Do I have friends? Soldiers aren’t friends. Anastasia is blood. Dimitri and Vanessa, I suppose, but I’ve convinced myself they’re family. A better family than my papa, for certain.

When a loud yawn that’d be annoying from anyone else but is somehow charming on her, she ends it in a sleepy chuckle. “I should head upstairs and go back to sleep.” She tosses the blanket to the side and stands, stretching as she goes. Her back arches, her breasts popping out from her shirt and—

I look away. Serafina walking around in a towel from the bathroom to her bedroom in the dorm didn’t affect me this much. The boundaries were still erected because we were not friends then.
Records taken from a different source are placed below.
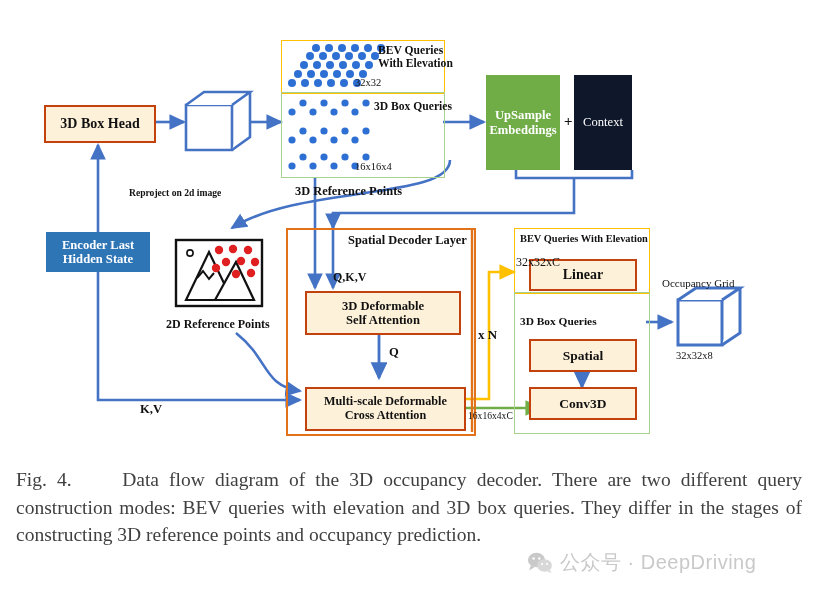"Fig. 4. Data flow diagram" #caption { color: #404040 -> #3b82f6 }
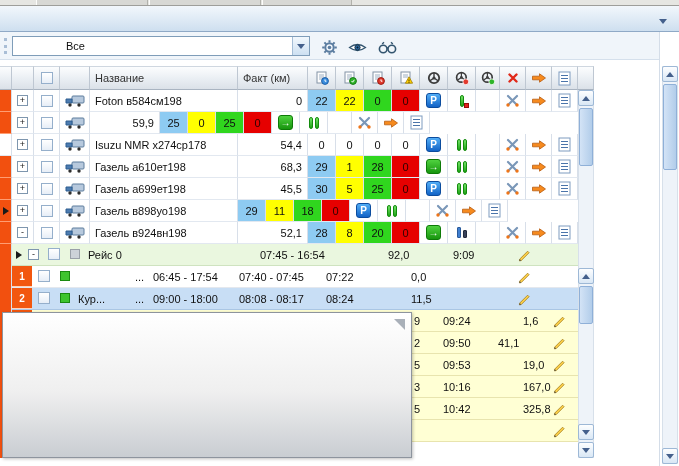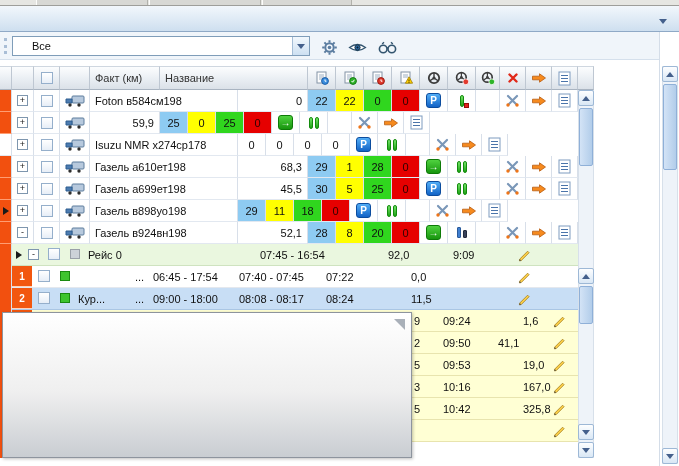"Все" #combo-text { margin-left: none -> 48px; padding-left: 19px -> 5px }
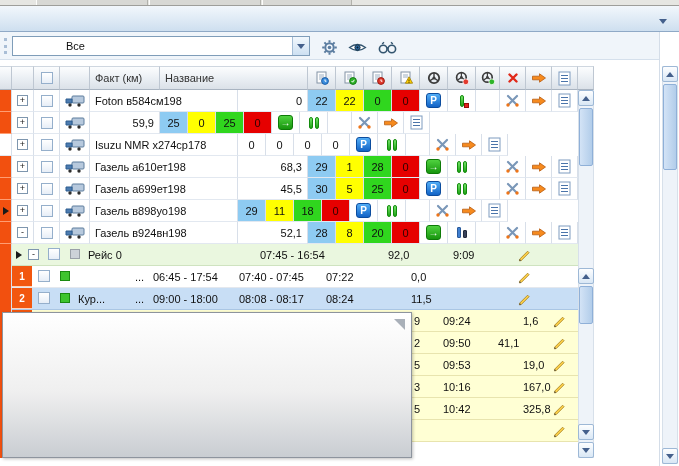"Факт (км)" div.hcell { order: before "Название" -> after "Название" }
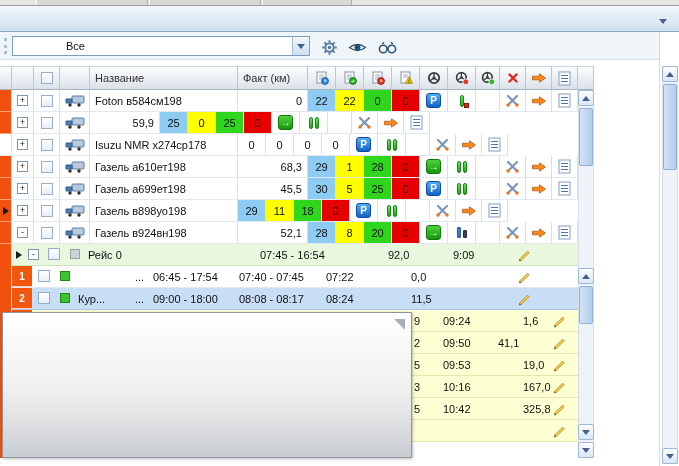"54,4" div.cell { html: none -> <div>54,4</div> }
She reaches for her textbook, bringing it up to her chest to act as a much-needed shield—another line. If only she knew how much she truly needed it.

“Thanks for letting me sleep…and being here.”

“Anytime.” It shouldn’t be the answer I give, but it doesn’t get taken back.

She walks away up the stairs, shutting the door.

My thumb strokes over my cut knuckles, her concern lingering in the air, mingling with the fruity scent I’m about to buy stock in.